━━ Provided text
Imagine you want to split a file on lines matching a pattern, like on empty lines, or on the sections of a markdown file (## Section).

How do you do that on the cli?

1. Unix/Linux split

split, just like most Unix/Linux tools, works on a per-line basis.

Therefore, it is not usable.

2. csplit

Gnu coreutils comes with csplit for this purpose, although its syntax is peculiar:

csplit --quiet --elide-empty-files --suppress-matched <input_file> '/^$/' '{*}'

This will split input_file on empty lines (/^$/), as many times as possible ({*}), and save the outputs to files named xx01, xx02, etc.

It’s a terminal operation, as in "cannot be piped to something else".
━━━━
━━ Stored data
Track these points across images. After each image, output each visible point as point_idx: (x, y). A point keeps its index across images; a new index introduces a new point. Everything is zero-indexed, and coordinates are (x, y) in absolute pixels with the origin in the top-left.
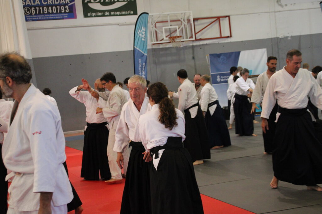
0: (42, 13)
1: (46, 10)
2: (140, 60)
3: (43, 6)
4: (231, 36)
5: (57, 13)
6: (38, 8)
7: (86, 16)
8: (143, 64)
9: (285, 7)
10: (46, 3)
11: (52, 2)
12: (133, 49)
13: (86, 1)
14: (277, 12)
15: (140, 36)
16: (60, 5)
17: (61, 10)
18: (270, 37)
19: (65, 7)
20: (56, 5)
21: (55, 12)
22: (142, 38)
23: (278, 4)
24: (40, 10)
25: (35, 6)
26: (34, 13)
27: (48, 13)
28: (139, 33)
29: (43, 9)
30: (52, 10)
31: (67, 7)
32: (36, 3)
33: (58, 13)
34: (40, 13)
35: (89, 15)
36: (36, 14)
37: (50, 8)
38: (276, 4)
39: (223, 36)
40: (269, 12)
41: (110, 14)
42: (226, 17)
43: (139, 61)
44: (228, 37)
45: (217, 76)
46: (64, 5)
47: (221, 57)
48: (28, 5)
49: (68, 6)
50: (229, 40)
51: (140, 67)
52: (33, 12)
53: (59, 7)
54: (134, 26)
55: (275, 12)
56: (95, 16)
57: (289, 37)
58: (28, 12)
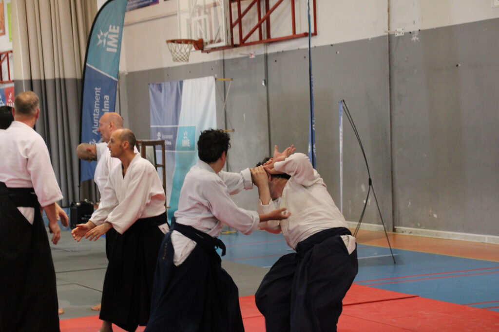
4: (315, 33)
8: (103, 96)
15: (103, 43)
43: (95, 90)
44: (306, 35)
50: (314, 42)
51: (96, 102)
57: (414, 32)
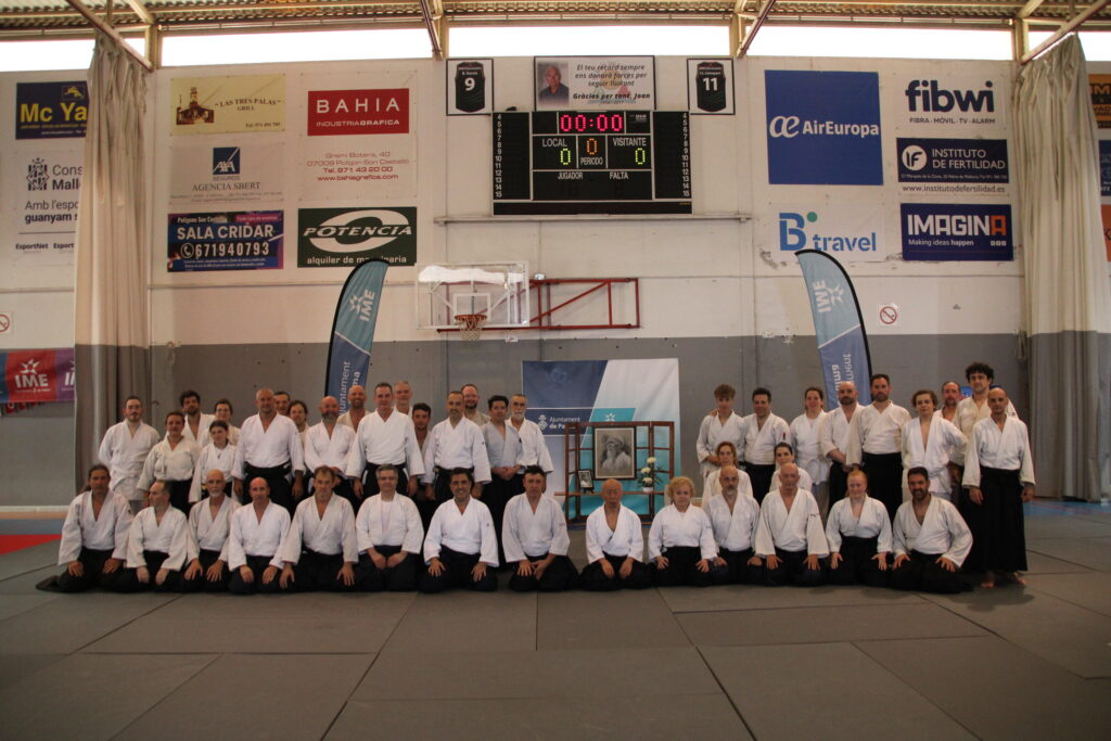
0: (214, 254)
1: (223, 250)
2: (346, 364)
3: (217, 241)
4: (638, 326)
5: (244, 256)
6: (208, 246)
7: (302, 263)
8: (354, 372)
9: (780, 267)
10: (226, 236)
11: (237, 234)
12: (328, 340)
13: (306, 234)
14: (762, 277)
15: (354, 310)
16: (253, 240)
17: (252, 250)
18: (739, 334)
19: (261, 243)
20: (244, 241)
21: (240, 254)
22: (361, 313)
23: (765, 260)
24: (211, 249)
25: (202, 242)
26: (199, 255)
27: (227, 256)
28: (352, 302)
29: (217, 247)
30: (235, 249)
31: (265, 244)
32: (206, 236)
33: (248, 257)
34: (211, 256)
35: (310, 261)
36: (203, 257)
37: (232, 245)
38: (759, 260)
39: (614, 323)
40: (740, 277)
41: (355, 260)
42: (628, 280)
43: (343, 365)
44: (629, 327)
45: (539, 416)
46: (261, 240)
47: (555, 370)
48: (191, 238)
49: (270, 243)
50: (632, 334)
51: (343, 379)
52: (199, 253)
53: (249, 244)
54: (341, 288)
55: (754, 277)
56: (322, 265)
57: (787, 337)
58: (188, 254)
━━━━
● **Tasks and exercises**
1. From the text on splitting files, reproduce the part that opens with the words containing "Imagine you want" and closes with "on the cli?".
2. List every long option, written with two leading hyphens, that appears in the csplit command in the text on splitting files.

● **Per-task outputs**
1.
Imagine you want to split a file on lines matching a pattern, like on empty lines, or on the sections of a markdown file (## Section).

How do you do that on the cli?

2.
--quiet
--elide-empty-files
--suppress-matched